(Source texts of formatted documents)

------------------------------

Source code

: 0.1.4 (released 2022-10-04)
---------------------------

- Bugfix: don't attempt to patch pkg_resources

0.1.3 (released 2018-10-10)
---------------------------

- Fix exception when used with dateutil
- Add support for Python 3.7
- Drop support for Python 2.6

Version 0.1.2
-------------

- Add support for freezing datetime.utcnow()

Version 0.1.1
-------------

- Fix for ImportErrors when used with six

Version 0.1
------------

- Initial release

------------------------------

Nothing in the records may be altered; restate them word for word.

Source code

: 0.1.4 (released 2022-10-04)
---------------------------

- Bugfix: don't attempt to patch pkg_resources

0.1.3 (released 2018-10-10)
---------------------------

- Fix exception when used with dateutil
- Add support for Python 3.7
- Drop support for Python 2.6

Version 0.1.2
-------------

- Add support for freezing datetime.utcnow()

Version 0.1.1
-------------

- Fix for ImportErrors when used with six

Version 0.1
------------

- Initial release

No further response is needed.